Erdoğan portrayed himself as the only leader capable of addressing Turkey’s deteriorating security situation. Domestic security certainly diminished; why it did stirs angry accusations. Erdoğan’s political opponents maintain that he used the violence to solidify political support. His more vicious critics accuse him of intentionally permitting violence. For example, they argue his government could have prevented the Oct. 10 terror bombing of a peace march in Ankara, now attributed to ISIL. Over 100 people were murdered in that attack.
Is it an over the top conspiracy theory-type accusation? Possibly. Erdoğan himself, however, believes over the top conspiracy theories, and he uses conspiratorial doubt and fear as political tools. His record for jailing journalists and intimidating political opponents associated with his alleged conspiracies is fact, not theory. The election didn’t assuage his fears — it ignited another surge of arrests. On Nov. 3, police arrested scores of people associated with Erdoğan critic and Muslim cleric Fethullah Gulen. At one time Gulen supported Erdoğan and the moderate Islamist AKP. However, Gulen broke with Erdoğan over credible charges of corruption within Erdoğan’s governing circle.
Daniel Pipes isn’t convinced that the terror stampeded voters in Erdoğan’s direction (especially Kurdish voters), and he suspects fraud in the election results:
Like other observers of Turkish politics, I was stunned on November 1 when the ruling Justice and Development Party (Adalet ve Kalkınma Partisi, or AKP) was reported to have increased its share of the national vote since the last round of elections in June 2015 by 9 percent and its share of parliamentary seats by 11 percent.

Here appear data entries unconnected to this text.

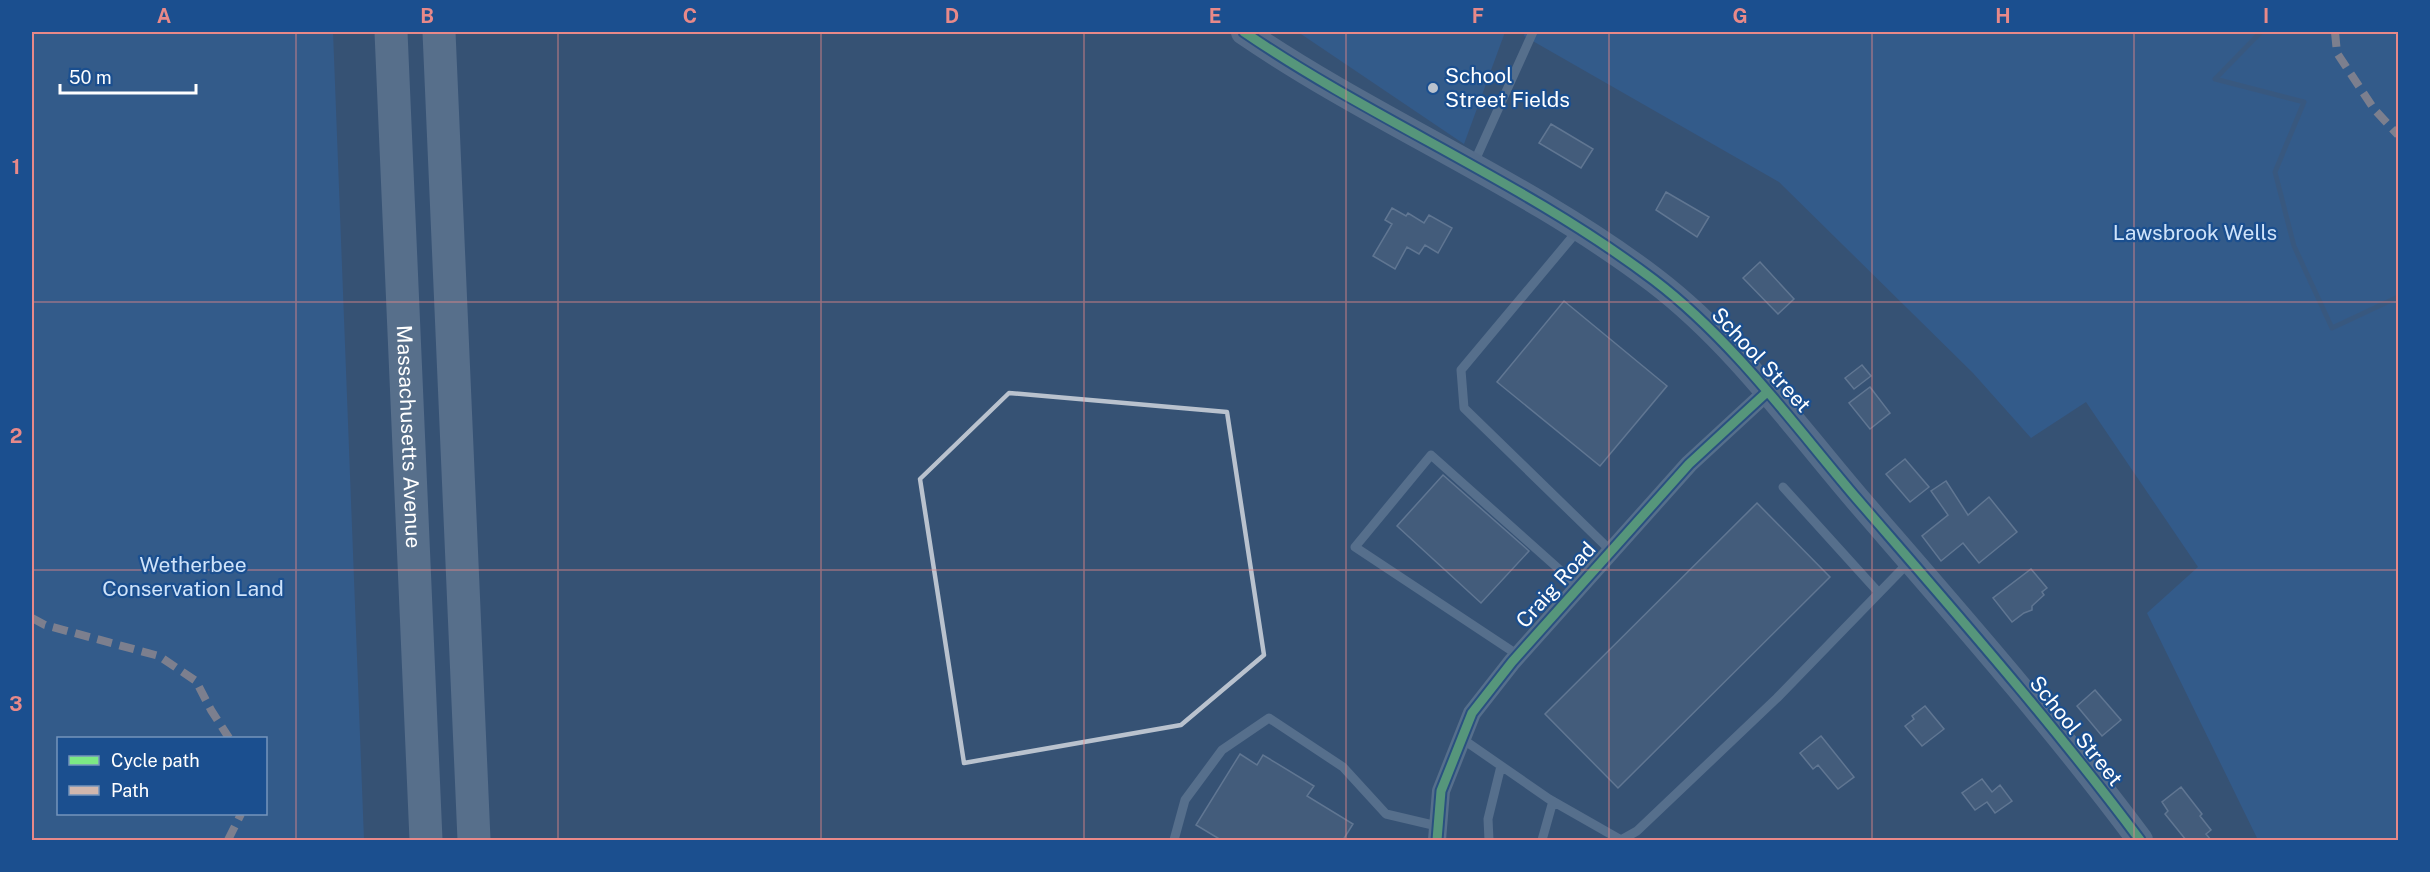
<svg xmlns="http://www.w3.org/2000/svg" width="2430" height="872" viewBox="0 0 2430 872" font-family="'Public Sans',sans-serif">
<style>
.green{fill:#2f66a5;fill-rule:evenodd}
.lines{fill:none;stroke-linecap:round;stroke-linejoin:round}
.stream{stroke:#3b618d;stroke-width:5}
.building{fill:#526984;stroke:#92a2b6;stroke-width:1.5}
.lane{stroke:#7d92a8;stroke-width:9}
.street{stroke:#7d92a8;stroke-width:18}
.secondary{stroke:#798da4;stroke-width:26}
.highway{stroke:#7e92a7;stroke-width:33}
.quiet{stroke:#d1b7ad;stroke-width:8;stroke-dasharray:15 8;stroke-linecap:butt}
.cycleway-casing{stroke:#1b4f8f;stroke-width:13}
.cycleway{stroke:#7ce984;stroke-width:9}
.marked{fill:none;stroke:#b9c2ce;stroke-width:4.5;stroke-linejoin:round}
.grid{fill:none;stroke:#e88989;stroke-width:1.5;stroke-opacity:0.55}
.poi-dot{fill:#b9c2ce;stroke:#1b4f8f;stroke-width:2}
.labels{text-anchor:middle;stroke-width:4.5;stroke-linejoin:round;paint-order:stroke}
.poi-label{font-size:21px;fill:#fff;stroke:#1b4f8f;text-anchor:start}
.park-label{font-size:21px;fill:#cfe3fa;stroke:#1b4f8f}
.street-label{font-size:21px;fill:#fff;stroke:#1b4f8f}
.neatline{fill:none;stroke:#e88989;stroke-width:2}
.grid-label{font-size:20px;text-anchor:middle;font-weight:bold;fill:#e88989}
</style>
<rect width="100%" height="100%" fill="#365274"/>
<!-- green -->
<path class="green" d="M32,32H333L364,840H32ZM266,738V814H58V738Z
M1298,32H1505L1464,144Z
M1525,32H2398V840H2258L2147,613L2198,567L2086,402L2031,438L1973,373L1779,182L1524,36Z"/>
<g class="lines">
<!-- stream -->
<path class="stream" d="M2261,32L2215,79L2304,102L2275,172L2294,246L2332,328L2398,297"/>
</g>
<!-- building -->
<path class="building" d="M1551,124L1593,149L1581,168L1539,143Z
M1666,192L1709,217L1697,237L1656,210Z
M1392,208L1406,216L1408,213L1424,223L1429,215L1452,228L1438,253L1425,245L1419,254L1407,247L1395,269L1373,256L1392,224L1385,220Z
M1760,262L1794,299L1778,314L1743,278Z
M1564,301L1667,386L1600,466L1497,382Z
M1862,365L1871,376L1854,389L1845,378Z
M1870,387L1890,413L1870,429L1849,403Z
M1905,459L1929,487L1910,502L1886,474Z
M1443,475L1529,551L1481,603L1397,526Z
M1946,481L1968,515L1989,497L2017,532L1979,563L1963,543L1941,561L1922,536L1948,515L1931,491Z
M1757,503L1830,577L1618,788L1545,714Z
M2031,569L2047,588L2042,592L2044,595L2032,606V610L2024,613L2012,622L1993,598Z
M2095,690L2121,720L2102,736L2077,706Z
M1925,706L1944,729L1922,746L1905,726L1914,719L1912,716Z
M1821,736L1854,777L1838,789L1818,765L1813,769L1800,753Z
M1240,754L1257,765L1263,755L1314,786L1307,796L1353,824L1343,840H1221L1196,825Z
M1982,779L1992,792L2000,785L2012,801L1995,813L1987,802L1975,810L1962,793Z
M2181,787L2202,814L2200,816L2211,830L2206,834L2211,840H2186L2165,814L2168,811L2162,802Z"/>
<g class="lines">
<!-- lane -->
<path class="lane" d="M1473,165L1533,32
M1579,229L1461,370L1464,408L1611,551
M1783,487L1879,593
M1518,655L1355,547L1431,455L1579,587
M1461,738L1549,799L1621,840L1637,831L1777,698L1910,561
M1174,840L1185,800L1222,750L1269,718L1343,767L1386,814L1437,826
M1489,840L1488,819L1501,766
M1542,840L1553,801"/>
<!-- street -->
<path class="street" d="M1437,840L1441,791L1472,713L1512,662L1689,464L1767,392"/>
<!-- secondary -->
<path class="secondary" d="M1244,32C1376,122 1526,183 1654,280C1734,341 1793,424 1858,500C1954,611 2052,722 2140,840"/>
<!-- highway -->
<g class="highway">
<path id="s1" d="M391,32L426,840"/>
<path d="M439,32L474,840"/>
</g>
<!-- quiet -->
<path class="quiet" d="M2335,32L2337,53L2374,109L2398,135
M32,618L45,625L159,656L196,681L211,710L229,738
M228,840L241,814"/>
<!-- cycleway casing -->
<g class="cycleway-casing">
<path id="cycleway" d="M1244,32C1376,122 1526,183 1654,280C1734,341 1793,424 1858,500C1954,611 2052,722 2140,840
M1437,840L1441,791L1472,713L1512,662L1689,464L1767,392"/>
</g>
<!-- cycleway -->
<use href="#cycleway" class="cycleway"/>
</g>
<!-- marked area -->
<path d="M0 0H2430V872H0ZM1009,393L1227,412L1264,655L1181,725L964,763L920,479Z" fill="#365274" fill-opacity=".55" fill-rule="evenodd"/>
<path class="marked" d="M1009,393L1227,412L1264,655L1181,725L964,763L920,479Z"/>
<!-- grid -->
<path class="grid" d="M296,32V840M558,32V840M821,32V840M1084,32V840M1346,32V840M1609,32V840M1872,32V840M2134,32V840M32,302H2398M32,570H2398"/>
<!-- markers -->
<circle class="poi-dot" cx="1433" cy="88" r="6"/>
<g class="labels">
<!-- poi labels -->
<g class="poi-label">
<text x="1445" y="83">School<tspan x="1445" dy="24">Street Fields</tspan></text>
</g>
<!-- park labels -->
<g class="park-label">
<text x="2195" y="240">Lawsbrook Wells</text>
<text x="193" y="572">Wetherbee<tspan x="193" dy="24">Conservation Land</tspan></text>
</g>
<!-- street labels -->
<g class="street-label">
<text transform="translate(1761 360) rotate(47)" y="7">School Street</text>
<text dy="7" stroke="none"><textPath href="#s1" startOffset="405">Massachusetts Avenue</textPath></text>
<text transform="translate(1556 585) rotate(-48)" y="7">Craig Road</text>
<text transform="translate(2076 731) rotate(51)" y="7">School Street</text>
</g>
</g>
<!-- border -->
<rect width="2430" height="872" fill="none" stroke="#1b4f8f" stroke-width="66"/>
<!-- legend -->
<rect x="57" y="737" width="210" height="78" fill="#1b4f8f" stroke="#7695bc" stroke-width="1.5"/>
<rect x="69" y="756" width="30" height="9" fill="#7ce984" stroke="#7695bc" stroke-width="1.5"/>
<text x="111" y="767" font-size="18" fill="#ffffff">Cycle path</text>
<rect x="69" y="786" width="30" height="9" fill="#d1b7ad" stroke="#7695bc" stroke-width="1.5"/>
<text x="111" y="797" font-size="18" fill="#ffffff">Path</text>
<!-- scale -->
<path d="M60 84v9h136v-9" fill="none" stroke="#ffffff" stroke-width="3"/>
<text x="69" y="84" font-size="18" fill="#ffffff" stroke="#1b4f8f" stroke-width="4.5" paint-order="stroke">50 m</text>
<rect x="33" y="33" width="2364" height="806" class="neatline"/>
<g class="grid-label">
<text x="164" y="23">A</text>
<text x="427" y="23">B</text>
<text x="690" y="23">C</text>
<text x="952" y="23">D</text>
<text x="1215" y="23">E</text>
<text x="1478" y="23">F</text>
<text x="1740" y="23">G</text>
<text x="2003" y="23">H</text>
<text x="2266" y="23">I</text>
<text x="16" y="174">1</text>
<text x="16" y="443">2</text>
<text x="16" y="711">3</text>
</g>
</svg>
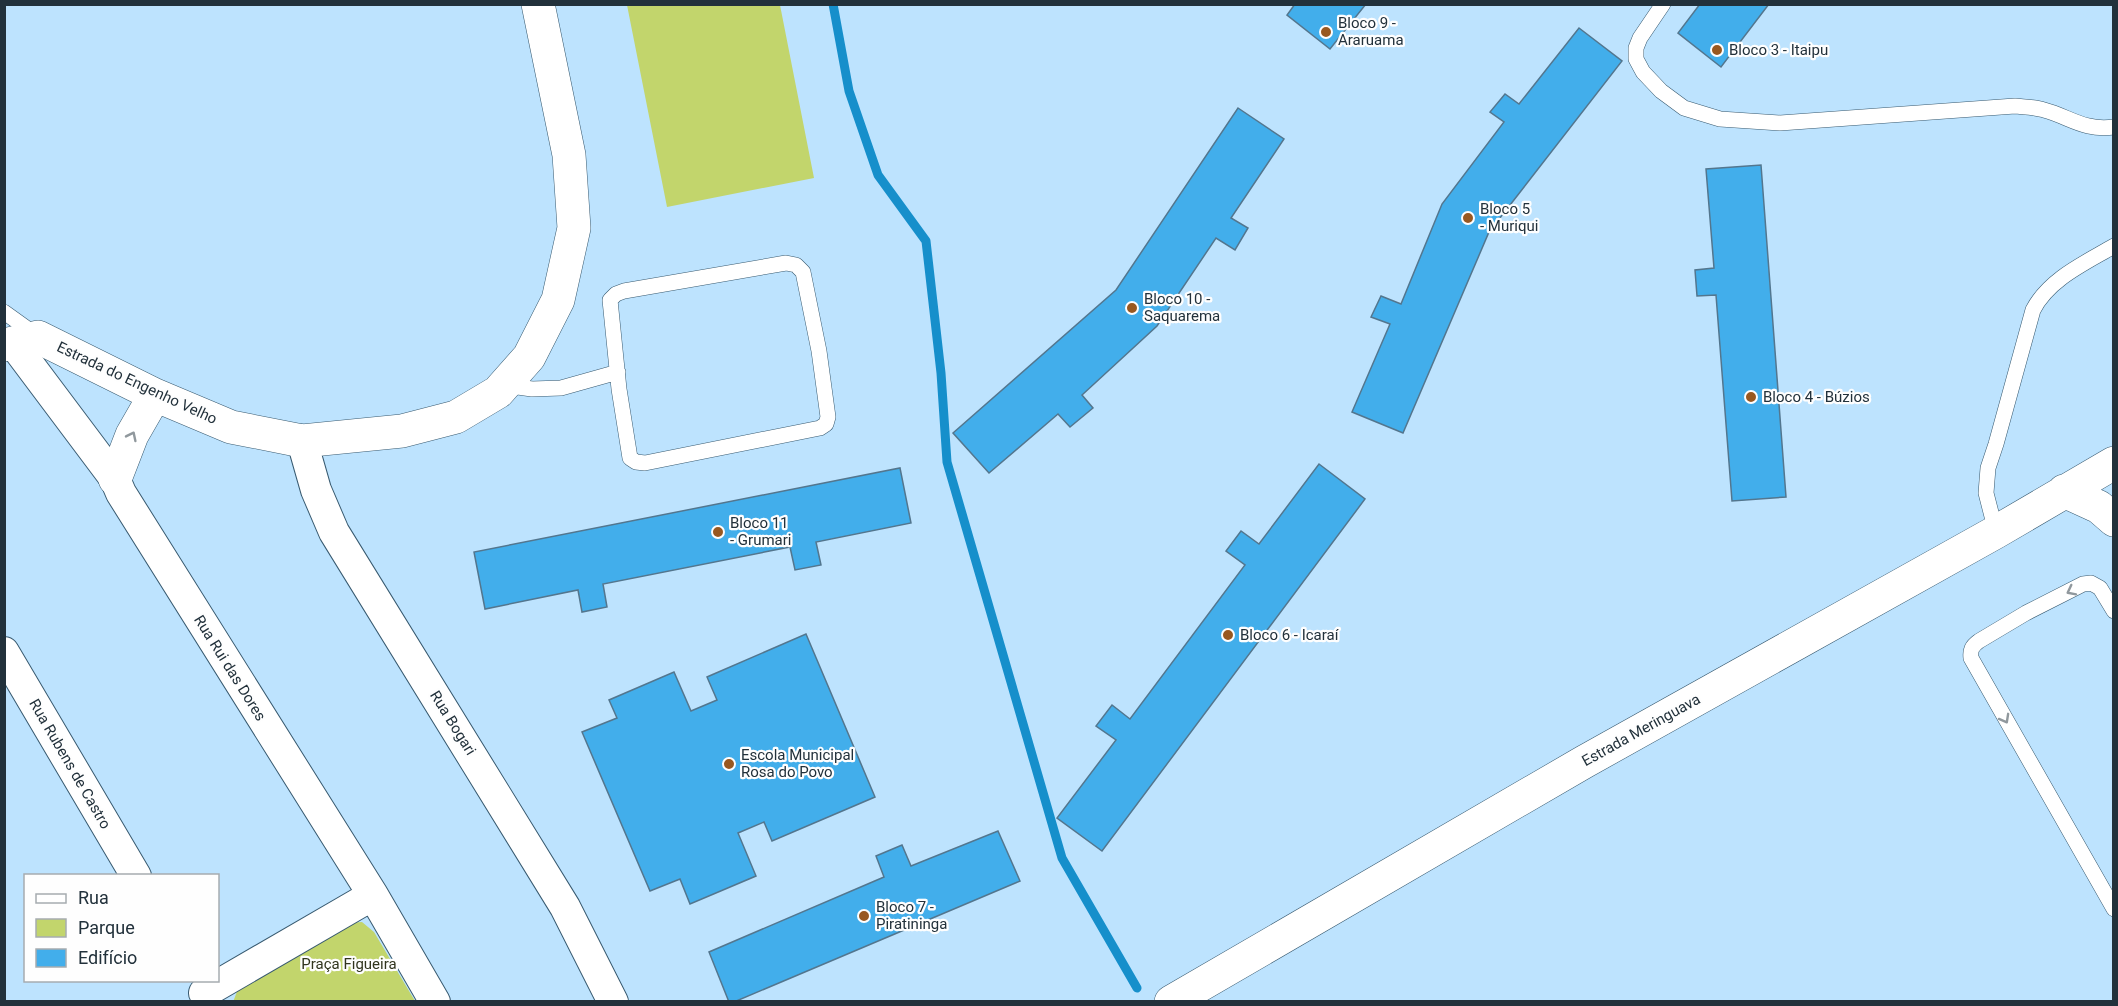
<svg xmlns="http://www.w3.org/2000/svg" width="2118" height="1006" font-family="Roboto,sans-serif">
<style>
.green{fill:#c2d56c}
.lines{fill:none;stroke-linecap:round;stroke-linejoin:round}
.stream{stroke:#168fcb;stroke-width:9}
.building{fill:#42aeeb;stroke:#53768e;stroke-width:1.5}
.service-casing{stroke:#385a70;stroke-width:16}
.minor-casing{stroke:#385a70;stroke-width:32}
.tertiary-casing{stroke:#385a70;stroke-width:34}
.service{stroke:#fff;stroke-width:15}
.minor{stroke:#fff;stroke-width:30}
.tertiary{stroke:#fff;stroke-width:33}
.oneway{stroke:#90989d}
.poi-dot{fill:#985820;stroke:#fefefe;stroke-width:2}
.labels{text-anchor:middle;stroke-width:4.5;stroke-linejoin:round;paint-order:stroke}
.poi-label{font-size:15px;fill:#22313b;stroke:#fefefe;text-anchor:start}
.street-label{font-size:15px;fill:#22313b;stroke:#fefefe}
.park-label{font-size:15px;fill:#31351e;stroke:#fefefe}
</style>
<rect width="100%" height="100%" fill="#bde3fe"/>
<path class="green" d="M627 5H780L814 178 667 207Z
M362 922 374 932 415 1001 233 1002 241 981 346 923Z"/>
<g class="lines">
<path class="stream" d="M833 4 849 91 878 175 926 241 941 373 947 462 1062 858 1137 988"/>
</g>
<path class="building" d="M1295 4H1366L1330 49 1287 15Z
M1700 4H1769L1721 67 1678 33Z
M1579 28 1622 61 1489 232 1403 433 1352 412 1390 324 1371 317 1381 296 1401 304 1442 204 1504 122 1490 112 1505 94 1519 104Z
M1238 108 1284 139 1231 218 1248 228 1235 250 1216 238 1157 326 1082 395 1093 408 1070 427 1058 414 989 473 953 433 1116 290Z
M1761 165 1786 497 1732 501 1716 295 1697 296 1695 270 1714 268 1706 169Z
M1319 464 1365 499 1102 851 1057 818 1116 740 1096 726 1112 705 1130 719 1245 565 1226 551 1241 531 1259 544Z
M900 468 911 523 816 542 821 565 795 570 790 547 603 584 607 607 582 612 578 590 485 609 474 552Z
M806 634 875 797 772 841 764 822 738 833 756 876 690 904 680 879 650 891 582 732 617 718 609 700 674 672 691 711 717 700 707 677Z
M998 831 1020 881 734 1002H729L709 952 884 877 876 856 902 845 911 866Z"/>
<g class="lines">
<g class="service-casing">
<path id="service" d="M1663 4 1640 38 1636 48V59L1643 72 1661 91 1684 108 1720 119 1780 123 2015 106C2024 107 2035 107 2044 110 2070 117 2084 131 2114 127
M786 263 796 265 803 272 819 351 828 417 826 424 820 428 645 463 636 462 630 458 619 389 610 300 616 294 624 291Z
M4 312 36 335
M504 385 532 389 561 388 618 372
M1996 532 1986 493 1988 468 1996 444 2033 310C2049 279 2085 263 2114 246
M2114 611 2100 588 2091 583 2083 584 2026 613 1979 641C1972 646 1970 650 1971 658L2114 909"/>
</g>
<g class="minor-casing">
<path id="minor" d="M13 343 115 479 121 493 373 895 435 1002
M302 441 316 490 334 532 565 907 613 1002
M4 652 136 876
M204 993 373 895"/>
</g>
<g class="tertiary-casing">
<path id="tertiary" d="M4 345 38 337 155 395 231 427 302 441 402 431 456 417 498 392 529 357 558 300 574 228 569 155 538 4
M115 479 132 435 155 395
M2064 491 2099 507 2114 520
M1171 1002 1584 762 1996 532 2114 463"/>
</g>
<use href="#service" class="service"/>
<use href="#minor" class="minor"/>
<use href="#tertiary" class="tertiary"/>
</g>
<defs><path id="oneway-chevron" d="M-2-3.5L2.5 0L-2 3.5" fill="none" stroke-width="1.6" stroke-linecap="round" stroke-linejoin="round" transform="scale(1.5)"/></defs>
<g class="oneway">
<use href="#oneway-chevron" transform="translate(132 436) rotate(-64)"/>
<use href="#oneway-chevron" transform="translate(2071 591) rotate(153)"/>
<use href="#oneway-chevron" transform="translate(2005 719) rotate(61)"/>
</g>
<g class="poi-dot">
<circle cx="1326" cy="32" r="6"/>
<circle cx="1717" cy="50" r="6"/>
<circle cx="1468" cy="218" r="6"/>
<circle cx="1132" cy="308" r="6"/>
<circle cx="1751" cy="397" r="6"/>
<circle cx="718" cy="532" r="6"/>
<circle cx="1228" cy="635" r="6"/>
<circle cx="729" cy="764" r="6"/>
<circle cx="864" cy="916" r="6"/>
</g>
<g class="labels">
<g class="poi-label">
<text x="1338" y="28">Bloco 9 -<tspan x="1338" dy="17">Araruama</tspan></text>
<text x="1729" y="55">Bloco 3 - Itaipu</text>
<text x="1480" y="214">Bloco 5<tspan x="1480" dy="17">- Muriqui</tspan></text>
<text x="1144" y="304">Bloco 10 -<tspan x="1144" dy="17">Saquarema</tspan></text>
<text x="1763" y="402">Bloco 4 - Búzios</text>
<text x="730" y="528">Bloco 11<tspan x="730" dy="17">- Grumari</tspan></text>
<text x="1240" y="640">Bloco 6 - Icaraí</text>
<text x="741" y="760">Escola Municipal<tspan x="741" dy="17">Rosa do Povo</tspan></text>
<text x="876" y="912">Bloco 7 -<tspan x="876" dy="17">Piratininga</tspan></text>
</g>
<g class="street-label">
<text transform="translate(137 383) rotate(25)" y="5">Estrada do Engenho Velho</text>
<text transform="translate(230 668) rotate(58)" y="5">Rua Rui das Dores</text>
<text transform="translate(453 723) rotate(58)" y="5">Rua Bogari</text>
<text transform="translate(1641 730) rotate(-29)" y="5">Estrada Meringuava</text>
<text transform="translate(70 764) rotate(60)" y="5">Rua Rubens de Castro</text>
</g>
<g class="park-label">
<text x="349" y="969">Praça Figueira</text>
</g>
</g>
<rect width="2118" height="1006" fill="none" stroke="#22313b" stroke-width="12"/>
<rect x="24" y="874" width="195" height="108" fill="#fefefe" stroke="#a6acb0" stroke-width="1.5"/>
<rect x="36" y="894" width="30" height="9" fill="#ffffff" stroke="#a6acb0" stroke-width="1.5"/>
<text x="78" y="904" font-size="18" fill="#22313b">Rua</text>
<rect x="36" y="919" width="30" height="18" fill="#c2d56c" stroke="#a6acb0" stroke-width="1.5"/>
<text x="78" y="934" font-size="18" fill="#22313b">Parque</text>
<rect x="36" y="949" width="30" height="18" fill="#42aeeb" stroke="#a6acb0" stroke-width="1.5"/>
<text x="78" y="964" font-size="18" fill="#22313b">Edifício</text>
</svg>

The polls had consistently shown the four major parties winning about the same number of seats as in June. This made intuitive sense; they represent mutually hostile outlooks (Islamist, leftist, Kurdish, nationalist), making substantial movement between them in under five months highly unlikely. That about one in nine voters switched parties defies reason.
The AKP’s huge increase gave it back the parliamentary majority it had lost in the June 2015 elections, promising President Recep Tayyip Erdoğan a semi-legal path to the dictatorial powers he aspires to.
But, to me, the results stink of fraud. It defies reason, for example, that the AKP’s war on Kurds would prompt about a quarter of Turkey’s Kurds to abandon the pro-Kurdish party and switch their votes to the AKP.